PhD studies at Chalmers
During his PhD studies at Chalmers University of Technology in Gothenburg, Francesco identified a set of metabolic biomarkers which are altered in the blood and urine of renal cell carcinoma patients, the most common form of kidney cancer.
Since then, a liquid biopsy technology for measurement of these biomarkers has been developed further at Elypta and also tested in many more cancers, confirming its broad potential.
“I am deeply honored”
“The role of metabolism in cancer had gone underappreciated for many years, and in the last decade was the scientific community able to reveal how central is metabolic reprogramming to define the survival and growth of virtually any form of cancer.

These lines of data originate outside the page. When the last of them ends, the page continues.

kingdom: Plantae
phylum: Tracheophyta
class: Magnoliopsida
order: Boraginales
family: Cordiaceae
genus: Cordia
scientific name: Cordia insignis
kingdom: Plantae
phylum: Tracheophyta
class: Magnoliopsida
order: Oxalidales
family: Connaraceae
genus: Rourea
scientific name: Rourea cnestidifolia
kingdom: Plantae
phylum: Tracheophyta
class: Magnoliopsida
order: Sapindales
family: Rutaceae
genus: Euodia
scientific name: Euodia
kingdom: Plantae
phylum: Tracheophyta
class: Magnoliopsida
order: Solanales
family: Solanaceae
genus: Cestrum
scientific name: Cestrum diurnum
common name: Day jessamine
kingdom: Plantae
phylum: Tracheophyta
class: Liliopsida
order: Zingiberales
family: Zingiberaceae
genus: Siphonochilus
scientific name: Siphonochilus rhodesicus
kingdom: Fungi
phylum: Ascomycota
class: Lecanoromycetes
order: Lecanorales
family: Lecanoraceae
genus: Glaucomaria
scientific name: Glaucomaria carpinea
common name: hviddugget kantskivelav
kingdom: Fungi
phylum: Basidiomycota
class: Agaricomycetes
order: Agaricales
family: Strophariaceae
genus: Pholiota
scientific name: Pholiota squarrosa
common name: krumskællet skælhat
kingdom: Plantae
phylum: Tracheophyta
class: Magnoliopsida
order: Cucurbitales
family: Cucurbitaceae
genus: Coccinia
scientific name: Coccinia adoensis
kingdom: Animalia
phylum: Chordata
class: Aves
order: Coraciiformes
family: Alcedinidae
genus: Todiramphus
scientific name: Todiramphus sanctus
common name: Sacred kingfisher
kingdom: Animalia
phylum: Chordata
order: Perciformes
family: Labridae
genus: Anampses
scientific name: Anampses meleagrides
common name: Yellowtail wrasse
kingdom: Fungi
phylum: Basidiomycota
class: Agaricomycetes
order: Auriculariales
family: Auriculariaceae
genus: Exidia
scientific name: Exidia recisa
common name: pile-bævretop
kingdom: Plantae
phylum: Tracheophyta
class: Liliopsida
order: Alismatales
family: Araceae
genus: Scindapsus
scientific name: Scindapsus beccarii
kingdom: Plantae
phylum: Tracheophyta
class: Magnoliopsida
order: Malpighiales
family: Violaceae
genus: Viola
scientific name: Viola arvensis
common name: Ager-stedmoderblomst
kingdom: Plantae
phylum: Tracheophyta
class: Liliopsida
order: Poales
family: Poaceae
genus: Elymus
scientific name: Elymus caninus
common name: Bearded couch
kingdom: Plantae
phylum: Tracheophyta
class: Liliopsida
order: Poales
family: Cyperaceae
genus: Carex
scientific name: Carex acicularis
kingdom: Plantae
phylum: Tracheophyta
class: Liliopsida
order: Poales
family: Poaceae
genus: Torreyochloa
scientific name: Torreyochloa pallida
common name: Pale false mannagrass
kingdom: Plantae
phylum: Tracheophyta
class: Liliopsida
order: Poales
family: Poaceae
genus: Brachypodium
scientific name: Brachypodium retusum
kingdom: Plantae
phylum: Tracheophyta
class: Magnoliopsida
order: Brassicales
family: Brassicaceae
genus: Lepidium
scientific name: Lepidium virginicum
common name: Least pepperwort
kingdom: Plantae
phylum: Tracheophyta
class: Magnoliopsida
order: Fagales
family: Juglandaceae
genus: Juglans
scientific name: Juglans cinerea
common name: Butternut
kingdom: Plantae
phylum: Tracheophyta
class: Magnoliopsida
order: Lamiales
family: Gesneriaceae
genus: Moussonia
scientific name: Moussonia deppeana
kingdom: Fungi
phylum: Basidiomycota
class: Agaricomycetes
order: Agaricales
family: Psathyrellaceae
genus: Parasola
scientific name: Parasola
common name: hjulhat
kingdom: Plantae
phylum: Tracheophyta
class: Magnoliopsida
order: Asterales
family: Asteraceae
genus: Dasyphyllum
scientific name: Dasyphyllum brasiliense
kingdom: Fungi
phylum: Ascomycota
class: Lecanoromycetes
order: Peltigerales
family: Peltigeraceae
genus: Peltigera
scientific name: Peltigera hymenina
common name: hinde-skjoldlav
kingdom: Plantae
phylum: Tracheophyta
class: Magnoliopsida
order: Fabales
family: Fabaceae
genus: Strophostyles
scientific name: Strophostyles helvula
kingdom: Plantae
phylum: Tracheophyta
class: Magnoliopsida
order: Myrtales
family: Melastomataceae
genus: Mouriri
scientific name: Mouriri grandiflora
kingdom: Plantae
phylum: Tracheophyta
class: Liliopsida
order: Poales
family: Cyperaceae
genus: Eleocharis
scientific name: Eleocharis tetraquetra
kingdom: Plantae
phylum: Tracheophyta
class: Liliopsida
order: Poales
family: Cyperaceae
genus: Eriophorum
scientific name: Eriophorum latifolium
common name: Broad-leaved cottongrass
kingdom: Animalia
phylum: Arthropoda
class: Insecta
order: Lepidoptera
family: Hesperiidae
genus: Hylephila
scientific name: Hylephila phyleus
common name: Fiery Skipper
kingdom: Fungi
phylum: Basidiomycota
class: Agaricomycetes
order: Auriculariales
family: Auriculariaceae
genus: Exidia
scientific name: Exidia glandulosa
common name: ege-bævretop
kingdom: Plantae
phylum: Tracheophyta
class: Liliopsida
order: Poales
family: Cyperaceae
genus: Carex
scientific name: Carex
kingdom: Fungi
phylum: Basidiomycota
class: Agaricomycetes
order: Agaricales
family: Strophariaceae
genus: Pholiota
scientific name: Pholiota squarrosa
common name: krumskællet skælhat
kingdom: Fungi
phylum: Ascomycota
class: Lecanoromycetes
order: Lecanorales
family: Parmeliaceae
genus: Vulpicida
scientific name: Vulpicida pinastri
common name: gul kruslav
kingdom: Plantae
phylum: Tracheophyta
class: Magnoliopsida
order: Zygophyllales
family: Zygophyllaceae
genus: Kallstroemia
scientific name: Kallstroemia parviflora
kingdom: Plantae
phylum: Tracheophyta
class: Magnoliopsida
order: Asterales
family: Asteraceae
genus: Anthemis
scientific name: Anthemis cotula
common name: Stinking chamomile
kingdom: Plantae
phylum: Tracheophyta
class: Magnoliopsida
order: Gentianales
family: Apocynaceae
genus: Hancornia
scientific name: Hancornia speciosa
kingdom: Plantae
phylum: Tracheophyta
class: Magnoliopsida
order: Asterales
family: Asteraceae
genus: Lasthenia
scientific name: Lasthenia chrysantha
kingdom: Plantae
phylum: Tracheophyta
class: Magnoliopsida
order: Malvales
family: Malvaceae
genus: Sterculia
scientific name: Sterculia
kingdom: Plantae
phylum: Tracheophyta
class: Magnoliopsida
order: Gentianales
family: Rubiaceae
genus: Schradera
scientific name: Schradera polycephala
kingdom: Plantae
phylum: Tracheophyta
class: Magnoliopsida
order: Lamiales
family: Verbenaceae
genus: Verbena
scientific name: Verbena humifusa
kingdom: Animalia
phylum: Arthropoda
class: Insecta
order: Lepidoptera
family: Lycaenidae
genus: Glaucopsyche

We are now participating in the efforts to realise clinical benefits from these findings. Our discovery paves a new way to detect and track cancer which is orthogonal to other emerging technologies. The team is very dedicated and passionate about our mission to bring this new diagnostic test to the benefit of patients. It goes without saying, I am deeply honored to have been named Pioneer of the Year at the MIT Technology Review Innovators Under 35 Europe Summit and I am extremely grateful to the jury for their vote of confidence,” said Gatto.